Son of a notary, Adolphe Mathieu was born in Mons on 22nd June 1804. After his studies at a local college and the Athénée de Namur, he registered at the the former State University of Leuven, from where he was expelled after he published an ode on the death of his great-uncle, the Conventional Deputy Lesage-Senault, in which he praised the Republican regime. He then finished his studies in Ghent.
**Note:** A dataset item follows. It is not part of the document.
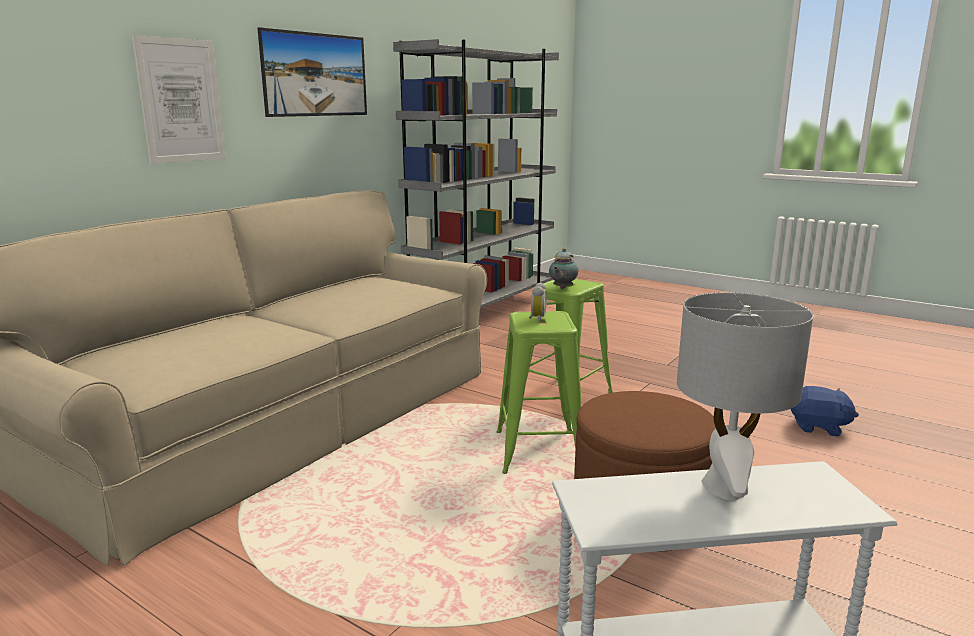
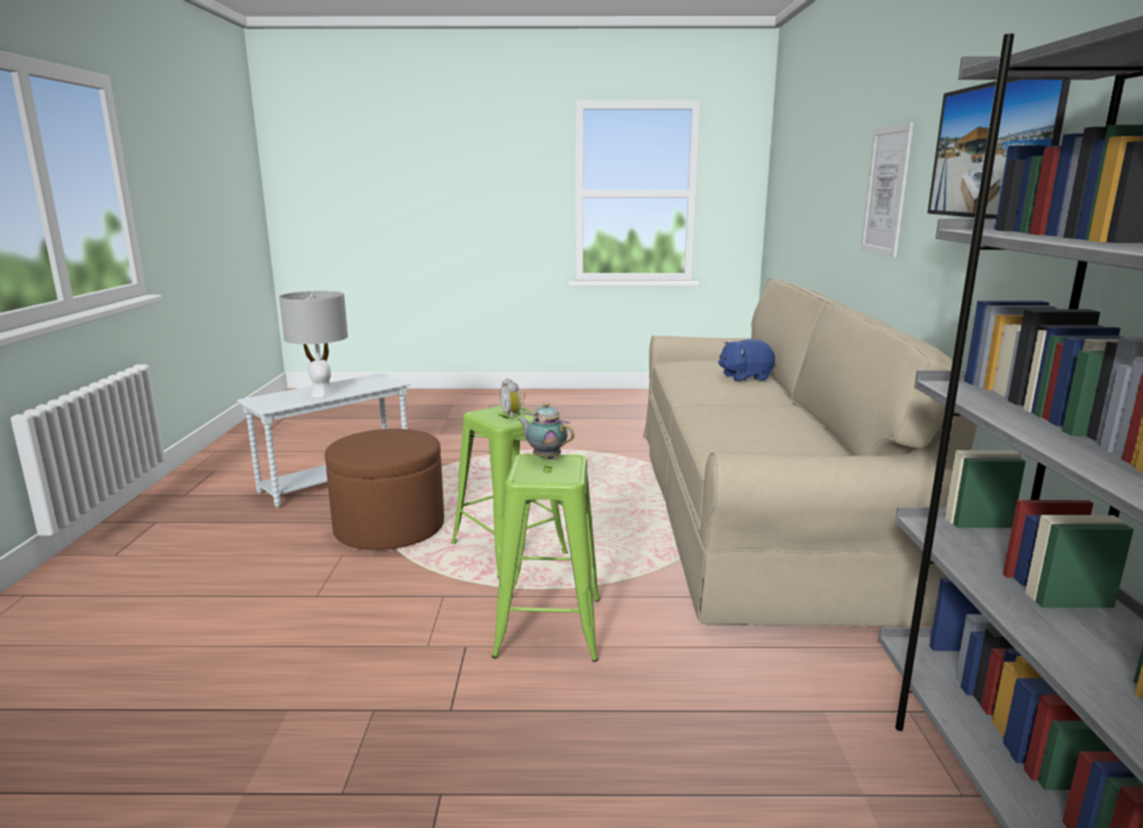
camera: 145 degrees right, 0 degrees up
teapot [549,248,578,289] -> teapot turned 45 degrees counterclockwise [518,402,574,459]
blue plush toy [791,386,859,437] -> blue plush toy moved to [718,339,775,382]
In 1840, Mathieu was named as the librarian of the City of Mons. However, he lost this position in 1844 following a political disagreement with the local communal authorities. Two years later he was registered with the newly formed Association libérale de Mons. To escape attacks from his adversaries, he left Mons and moved to Brussels. On 4th August 1849, he was given the title of "Professor" at the University of Liège. A title that he never used. In 1852, following the intervention of Charles Rogier, he became the Assistant Curator in the manuscripts section of the Royal Library. Five years later, he was named Curator, and then Head Curator in 1864. He held this post until he took his retirement in 1873.
Mathieu died on 13th June 1876 in Ixelles, where he had been the communal advisor between 1860 and 1872.
He was also a member of the Société des Sciences, des Arts et des Lettres du Hainaut, and the Société des Bibliophiles belges in Mons, and held the title of correspondant (1850) and later full member (1863) of the Classe des lettres de l’Académie royale.
As a publicist, Mathieu had a caustic wit and a way with words, which he used against some of his critiques. He published numerous poems and contributed to several newspapers in Mons.
Alph. WAUTERS, Un poète du dix-neuvième siècle. Biography on Adolphe Mathieu, in Mémoires et publications de la Société des Sciences, des Arts et des Lettres du Hainaut, 5th series, t. 3, 1891, pp. 1-137.
Biographie montoise, Mons, E. Hoyois, 1848.